The poem reflects the interaction between the one loved, the lover, and their friends. The two lovers address each other in a mood of self-reflection while the friends (often identified as young women from Jerusalem) listen and respond briefly at points.
The sexual relationship of marriage is both described and blessed in this poem, and the consecutive elements of commitment, marriage and sexual intimacy are each described. It is possible that this is a wedding song.
Various passages offer insight into effective relationships: (1) commitment in 2:16; 4:12; 8:6-7; (2) marriage in 2:16; 5:16; (3) pleasure in 1:4; 4:1-5; 6:5; (4) trust and vulnerability in 5:8; 7:10; 8:2-3; 8:6.
What do you understand God's view of sex to be? Unlike the pagan thinkers of Old Testament times who saw sex as a reflection of the earth's fertility and a suitable focus of their religious ceremonies, or the Greek Gnostic thinkers of New Testament times who saw sex as an evil to be avoided, the biblical view is that human beings were created to become one and multiply taking their sexuality as a gift from God to be enjoyed in the context of a legitimate marriage commitment.
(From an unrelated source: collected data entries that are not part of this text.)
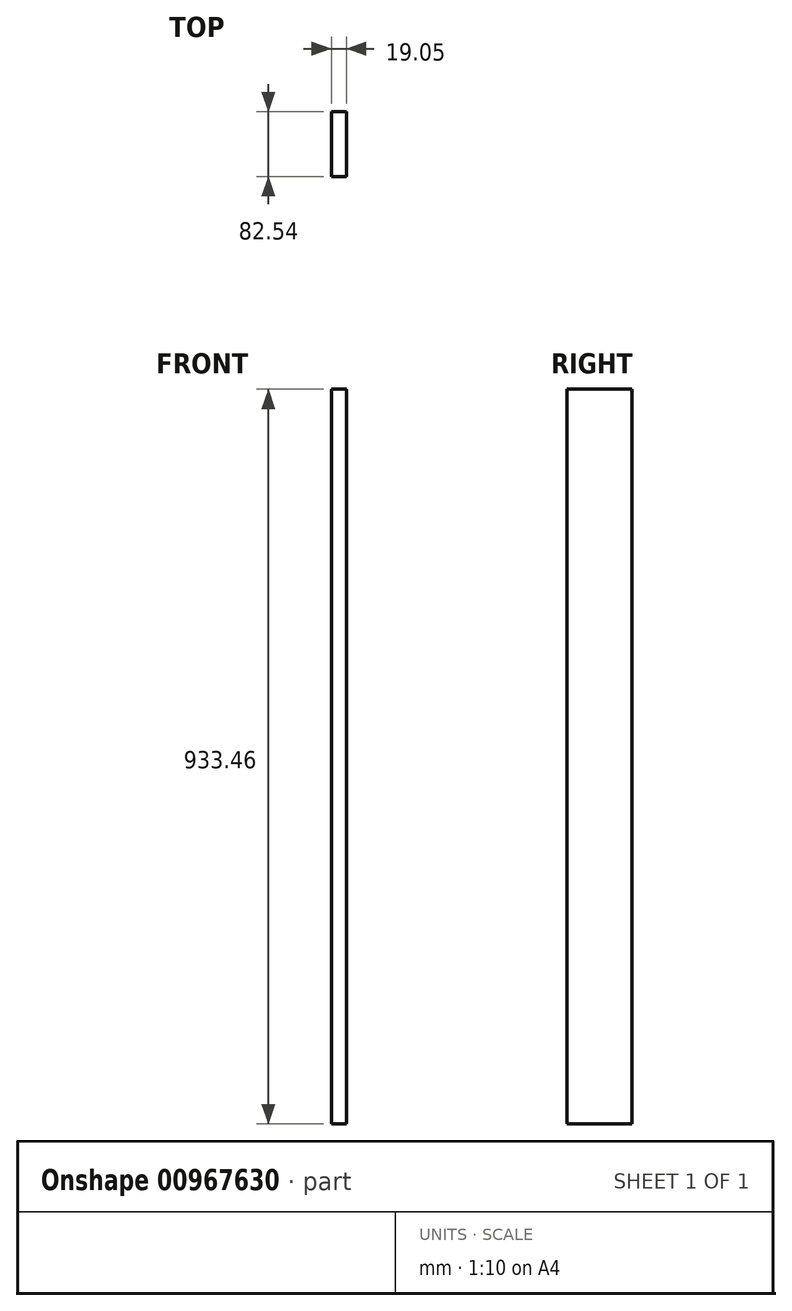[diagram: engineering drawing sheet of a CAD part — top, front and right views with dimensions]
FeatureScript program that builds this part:
annotation { "Feature Type Name" : "Feature", "Feature Type Description" : "" }
export const myFeature = defineFeature(function(context is Context, id is Id, definition is map)
    precondition{}
    {
        {
            var Q0;
            Q0=qCreatedBy(makeId("Right.planeOp"),FACE);
            var sketch = newSketch(context, id + "F0", { "sketchPlane" : qUnion([Q0])});
            skLineSegment(sketch, "E0.bottom", {"start": v(41.27, 466.73) * mm, "end": v(-41.28, 466.73) * mm});
            skLineSegment(sketch, "E0.top", {"start": v(41.28, -466.73) * mm, "end": v(-41.27, -466.73) * mm});
            skLineSegment(sketch, "E0.left", {"start": v(41.27, 466.73) * mm, "end": v(41.28, -466.73) * mm});
            skLineSegment(sketch, "E0.right", {"start": v(-41.28, 466.73) * mm, "end": v(-41.27, -466.73) * mm});
            skPoint(sketch, "E0.middle", {"position": v(0, 0) * mm});
            skSolve(sketch);
        }
        {
            var Q0;
            Q0 = qSketchRegion(id + "F0", true);
            extrude(context, id + "F1", {"entities" : qUnion([Q0]), "depth" : 19.05 * mm, "offsetDistance" : 25.4 * mm});
        }
    });
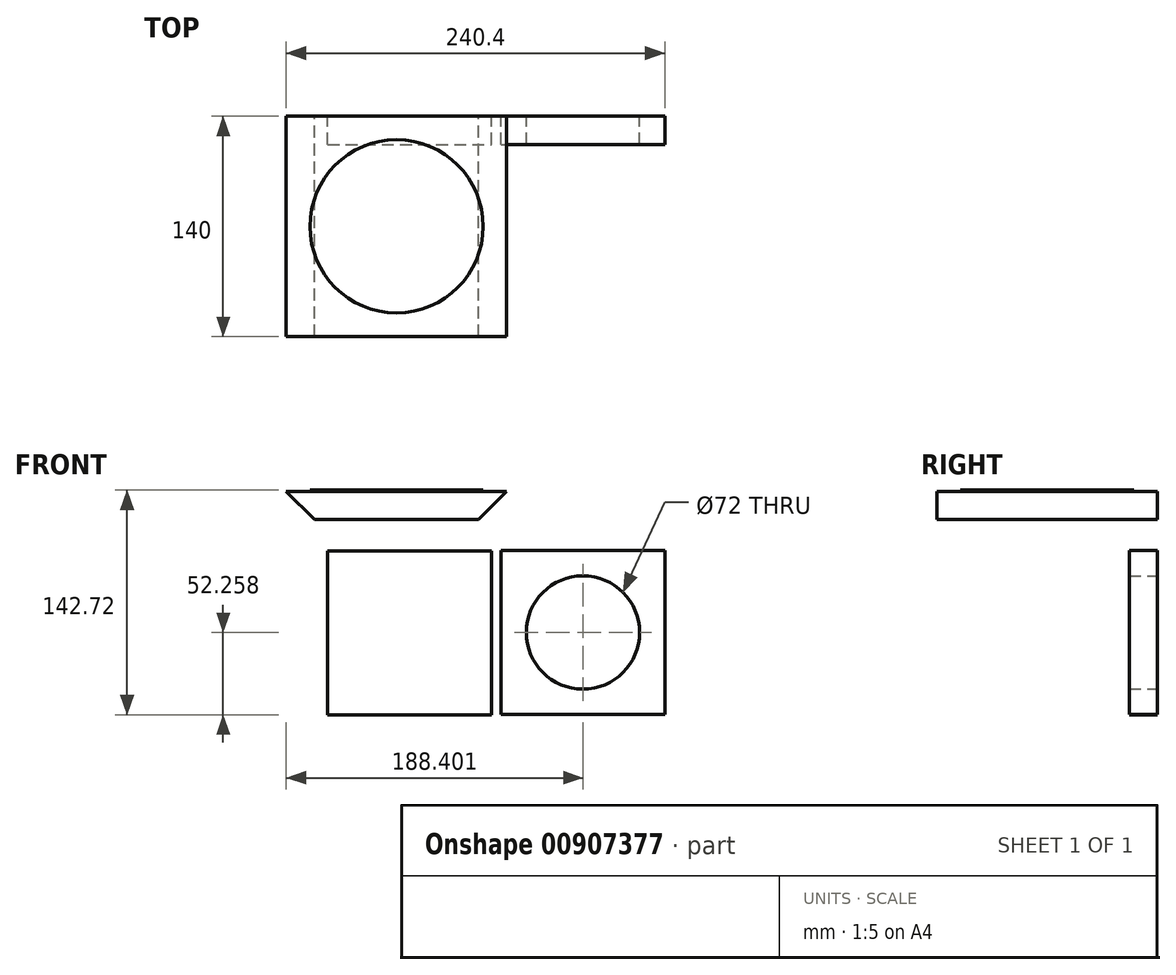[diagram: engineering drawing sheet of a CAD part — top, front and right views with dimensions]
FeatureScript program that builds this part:
annotation { "Feature Type Name" : "Feature", "Feature Type Description" : "" }
export const myFeature = defineFeature(function(context is Context, id is Id, definition is map)
    precondition{}
    {
        {
            var Q0;
            Q0=qCreatedBy(makeId("Front.planeOp"),FACE);
            var sketch = newSketch(context, id + "F0", { "sketchPlane" : qUnion([Q0])});
            skLineSegment(sketch, "E0", {"start": v(-52, 0) * mm, "end": v(-70, 18) * mm});
            skLineSegment(sketch, "E1", {"start": v(-70, 18) * mm, "end": v(70, 18) * mm});
            skLineSegment(sketch, "E2", {"start": v(70, 18) * mm, "end": v(52, 0) * mm});
            skLineSegment(sketch, "E3", {"start": v(52, 0) * mm, "end": v(-52, 0) * mm});
            skSolve(sketch);
        }
        {
            var Q0;
            Q0 = qSketchRegion(id + "F0", true);
            extrude(context, id + "F1", {"entities" : qUnion([Q0]), "depth" : 140 * mm, "offsetDistance" : 25 * mm});
        }
        {
            var Q0;
            Q0=qCreatedBy(makeId("Front.planeOp"),FACE);
            var sketch = newSketch(context, id + "F2", { "sketchPlane" : qUnion([Q0])});
            skLineSegment(sketch, "E4.bottom", {"start": v(-43.78, -19.92) * mm, "end": v(60.22, -19.92) * mm});
            skLineSegment(sketch, "E4.top", {"start": v(-43.78, -123.92) * mm, "end": v(60.22, -123.92) * mm});
            skLineSegment(sketch, "E4.left", {"start": v(-43.78, -19.92) * mm, "end": v(-43.78, -123.92) * mm});
            skLineSegment(sketch, "E4.right", {"start": v(60.22, -19.92) * mm, "end": v(60.22, -123.92) * mm});
            skSolve(sketch);
        }
        {
            var Q0;
            Q0 = qSketchRegion(id + "F2", true);
            extrude(context, id + "F3", {"entities" : qUnion([Q0]), "depth" : 18 * mm, "offsetDistance" : 25 * mm});
        }
        {
            var Q0;
            Q0=qCreatedBy(makeId("Front.planeOp"),FACE);
            var sketch = newSketch(context, id + "F4", { "sketchPlane" : qUnion([Q0])});
            skLineSegment(sketch, "E5.bottom", {"start": v(66.4, -19.66) * mm, "end": v(170.4, -19.66) * mm});
            skLineSegment(sketch, "E5.top", {"start": v(66.4, -123.66) * mm, "end": v(170.4, -123.66) * mm});
            skLineSegment(sketch, "E5.left", {"start": v(66.4, -19.66) * mm, "end": v(66.4, -123.66) * mm});
            skLineSegment(sketch, "E5.right", {"start": v(170.4, -19.66) * mm, "end": v(170.4, -123.66) * mm});
            skCircle(sketch, "E6", {"center": v(118.4, -71.66) * mm, "radius": 36 * mm});
            skPoint(sketch, "E6.centerSnap0", {"position": v(118.4, -19.66) * mm});
            skPoint(sketch, "E6.centerSnap1", {"position": v(66.4, -71.66) * mm});
            skSolve(sketch);
        }
        {
            var Q0;
            Q0 = qSketchRegion(id + "F4", true);
            extrude(context, id + "F5", {"entities" : qUnion([Q0]), "depth" : 18 * mm, "offsetDistance" : 25 * mm});
        }
        {
            var Q0;
            Q0=makeQuery(id+"F1.opExtrude","SWEPT_FACE",FACE,{"disambiguationData":[OSD([sQuery(id+"F0.wireOp",EDGE,"E1")])]});
            var sketch = newSketch(context, id + "F6", { "sketchPlane" : qUnion([Q0])});
            skCircle(sketch, "E7", {"center": v(0, -70) * mm, "radius": 55 * mm});
            skPoint(sketch, "E7.centerSnap0", {"position": v(70, -70) * mm});
            skPoint(sketch, "E7.centerSnap1", {"position": v(0, -140) * mm});
            skSolve(sketch);
        }
        {
            var Q0;
            Q0 = qSketchRegion(id + "F6", true);
            extrude(context, id + "F7", {"entities" : qUnion([Q0]), "depth" : 0.8 * mm, "offsetDistance" : 25 * mm});
        }
    });
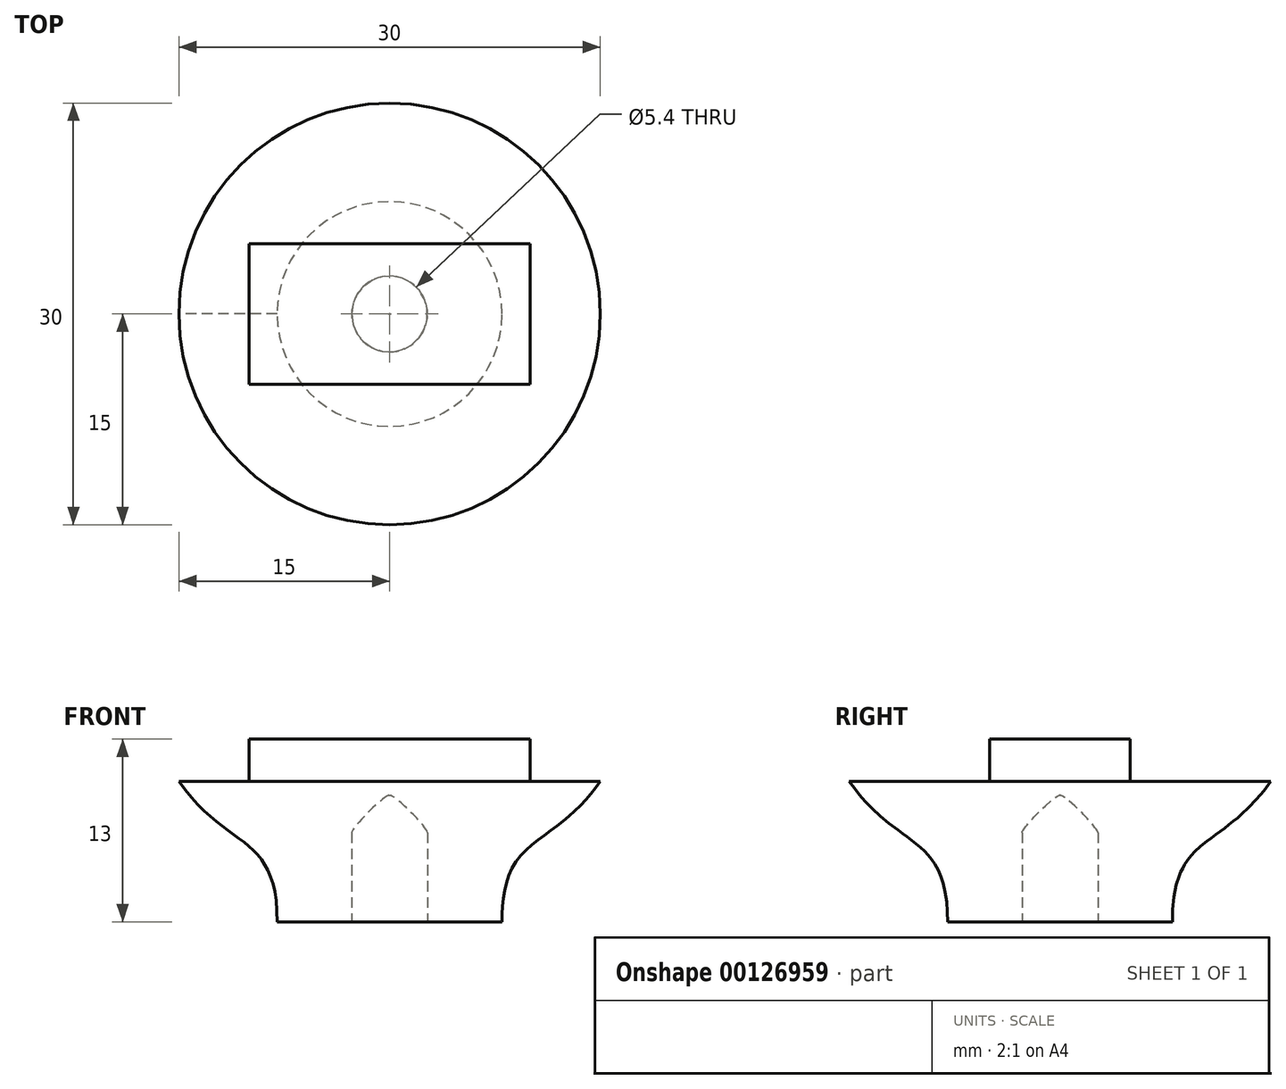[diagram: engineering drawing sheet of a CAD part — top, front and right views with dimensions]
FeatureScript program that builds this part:
annotation { "Feature Type Name" : "Feature", "Feature Type Description" : "" }
export const myFeature = defineFeature(function(context is Context, id is Id, definition is map)
    precondition{}
    {
        {
            var Q0;
            Q0=qCreatedBy(makeId("Front.planeOp"),FACE);
            var sketch = newSketch(context, id + "F0", { "sketchPlane" : qUnion([Q0])});
            skLineSegment(sketch, "E0", {"start": v(0, 0) * mm, "end": v(-2.7, 0) * mm});
            skLineSegment(sketch, "E1", {"start": v(-2.7, 0) * mm, "end": v(-2.7, -9) * mm});
            skLineSegment(sketch, "E2", {"start": v(-2.7, -9) * mm, "end": v(-8, -9) * mm});
            skLineSegment(sketch, "E3", {"start": v(-8, -9) * mm, "end": v(-15, 1) * mm, "construction": true});
            skLineSegment(sketch, "E4", {"start": v(-15, 1) * mm, "end": v(0, 1) * mm});
            skLineSegment(sketch, "E5", {"start": v(0, 0) * mm, "end": v(0, 1) * mm});
            skLineSegment(sketch, "E6", {"start": v(0, -25) * mm, "end": v(0, 25) * mm, "construction": true});
            skFitSpline(sketch, "E7", {"points": [v(-8, -9) * mm, v(-15, 1) * mm], "startDerivative": vector(0, 19.14) * mm, "endDerivative": vector(-10.5, 15) * mm});
            skSolve(sketch);
        }
        {
            var Q0;
            Q0 = qSketchRegion(id + "F0", true);
            var Q1;
            Q1=sQuery(id+"F0.wireOp",EDGE,"E6");
            revolve(context, id + "F1", {"entities" : qUnion([Q0]), "axis" : qUnion([Q1]), "revolveType" : RevolveType.FULL});
        }
        {
            var Q0;
            Q0=makeQuery(id+"F1.opRevolve","SWEPT_FACE",FACE,{"disambiguationData":[OSD([sQuery(id+"F0.wireOp",EDGE,"E4")])]});
            var sketch = newSketch(context, id + "F2", { "sketchPlane" : qUnion([Q0])});
            skLineSegment(sketch, "E8.bottom", {"start": v(-10, 5) * mm, "end": v(10, 5) * mm});
            skLineSegment(sketch, "E8.top", {"start": v(-10, -5) * mm, "end": v(10, -5) * mm});
            skLineSegment(sketch, "E8.left", {"start": v(-10, 5) * mm, "end": v(-10, -5) * mm});
            skLineSegment(sketch, "E8.right", {"start": v(10, 5) * mm, "end": v(10, -5) * mm});
            skPoint(sketch, "E8.middle", {"position": v(0, 0) * mm});
            skSolve(sketch);
        }
        {
            var Q0;
            Q0 = qSketchRegion(id + "F2", true);
            extrude(context, id + "F3", {"entities" : qUnion([Q0]), "operationType" : NewBodyOperationType.ADD, "depth" : 3 * mm});
        }
        {
            var Q0;
            Q0=makeQuery(id+"F1.opRevolve","SWEPT_FACE",FACE,{"disambiguationData":[OSD([sQuery(id+"F0.wireOp",EDGE,"E0")])]});
            fillet(context, id + "F4", {"entities" : qUnion([Q0]), "radius" : 2.65 * mm, "tangentPropagation" : true, "rho" : .1, "crossSection" : FilletCrossSection.CONIC, "allowEdgeOverflow" : false});
        }
    });
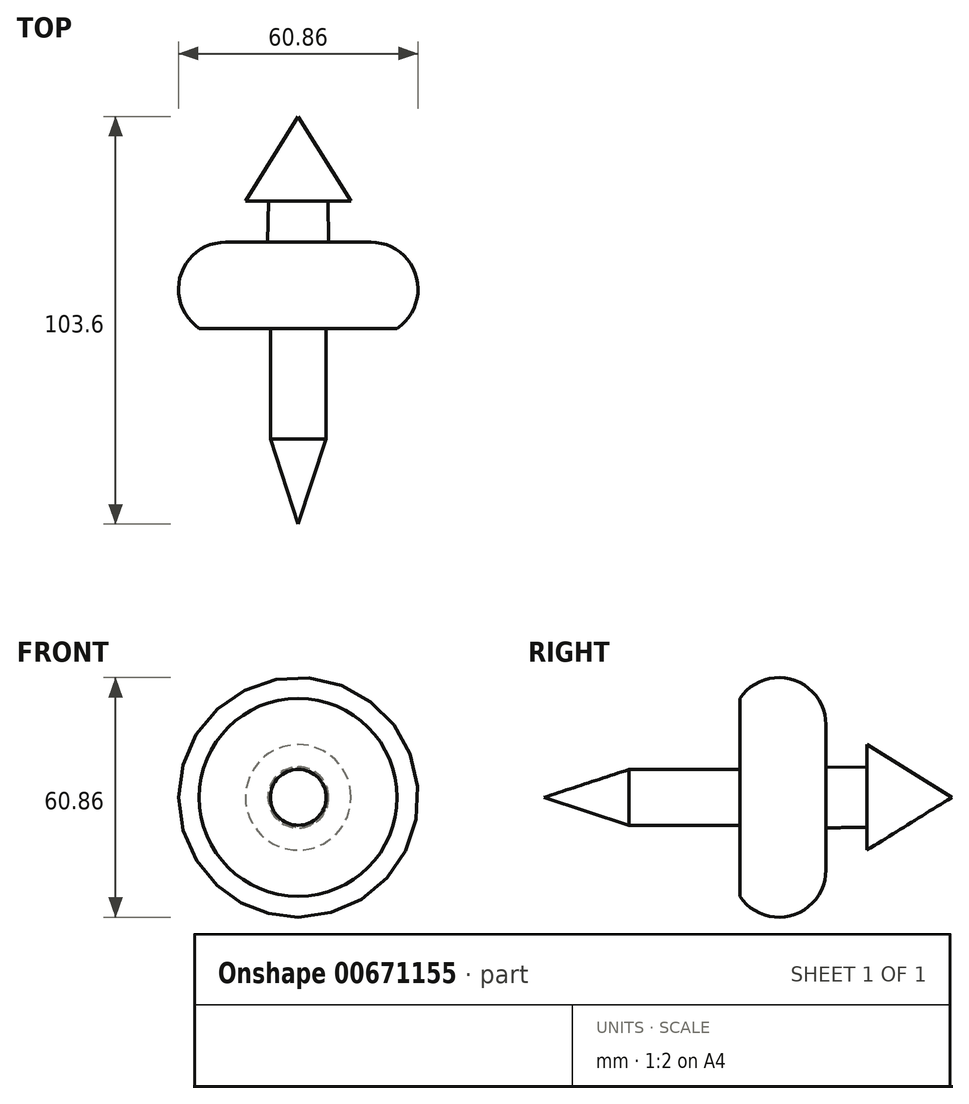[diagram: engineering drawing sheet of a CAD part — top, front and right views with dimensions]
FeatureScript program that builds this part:
annotation { "Feature Type Name" : "Feature", "Feature Type Description" : "" }
export const myFeature = defineFeature(function(context is Context, id is Id, definition is map)
    precondition{}
    {
        {
            var Q0;
            Q0=qCreatedBy(makeId("Right.planeOp"),FACE);
            var sketch = newSketch(context, id + "F0", { "sketchPlane" : qUnion([Q0])});
            skLineSegment(sketch, "E0", {"start": v(-26.81, 0) * mm, "end": v(-26.81, 25.15) * mm});
            skLineSegment(sketch, "E1", {"start": v(-26.81, 0) * mm, "end": v(0, 0) * mm});
            skLineSegment(sketch, "E2", {"start": v(0, 0) * mm, "end": v(27.04, 0) * mm});
            skLineSegment(sketch, "E3", {"start": v(27.04, 0) * mm, "end": v(5.5, 13.4) * mm});
            skLineSegment(sketch, "E4", {"start": v(5.5, 13.4) * mm, "end": v(5.5, 7.58) * mm});
            skLineSegment(sketch, "E5", {"start": v(5.5, 7.58) * mm, "end": v(-4.93, 7.75) * mm});
            skLineSegment(sketch, "E6", {"start": v(-4.93, 7.75) * mm, "end": v(-4.93, 18.47) * mm});
            skArc(sketch, "E7", {"start": v(-4.93, 18.47) * mm, "mid": v(-13.4, 29.91) * mm, "end": v(-26.81, 25.15) * mm});
            skSolve(sketch);
        }
        {
            var Q0;
            Q0=qSketchRegion(id+"F0",true);
            var Q1;
            Q1=sQuery(id+"F0.wireOp",EDGE,"E1");
            revolve(context, id + "F1", {"entities" : qUnion([Q0]), "axis" : qUnion([Q1]), "revolveType" : RevolveType.FULL});
        }
        {
            var Q0;
            Q0=qCreatedBy(makeId("Right.planeOp"),FACE);
            var sketch = newSketch(context, id + "F2", { "sketchPlane" : qUnion([Q0])});
            skLineSegment(sketch, "E8.bottom", {"start": v(-54.94, 7.09) * mm, "end": v(0, 7.09) * mm});
            skLineSegment(sketch, "E8.top", {"start": v(-54.94, 0) * mm, "end": v(0, 0) * mm});
            skLineSegment(sketch, "E8.left", {"start": v(-54.94, 7.09) * mm, "end": v(-54.94, 0) * mm});
            skLineSegment(sketch, "E8.right", {"start": v(0, 7.09) * mm, "end": v(0, 0) * mm});
            skLineSegment(sketch, "E9", {"start": v(-76.56, 0) * mm, "end": v(-54.94, 7.09) * mm});
            skLineSegment(sketch, "E10", {"start": v(-76.56, 0) * mm, "end": v(-54.94, 0) * mm});
            skSolve(sketch);
        }
        {
            var Q0;
            Q0=qSketchRegion(id+"F2",true);
            var Q1;
            Q1=sQuery(id+"F2.wireOp",EDGE,"E8.top");
            revolve(context, id + "F3", {"operationType" : NewBodyOperationType.ADD, "entities" : qUnion([Q0]), "axis" : qUnion([Q1]), "revolveType" : RevolveType.FULL});
        }
    });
If you are married, could you read this poem to your husband or wife? Consider the nature of mature and lasting commitments. There is delight in the other person, joy in pleasing him/her and anticipation of time together. If you are married, ask yourself: Have I developed (or maintained) the kind of devotion and love as described in this book?
If you are not married, ask yourself if you have the kind of devotion to God which would cause you to delight in the LORD (see Psalm 43:4 & Isaiah 61:10).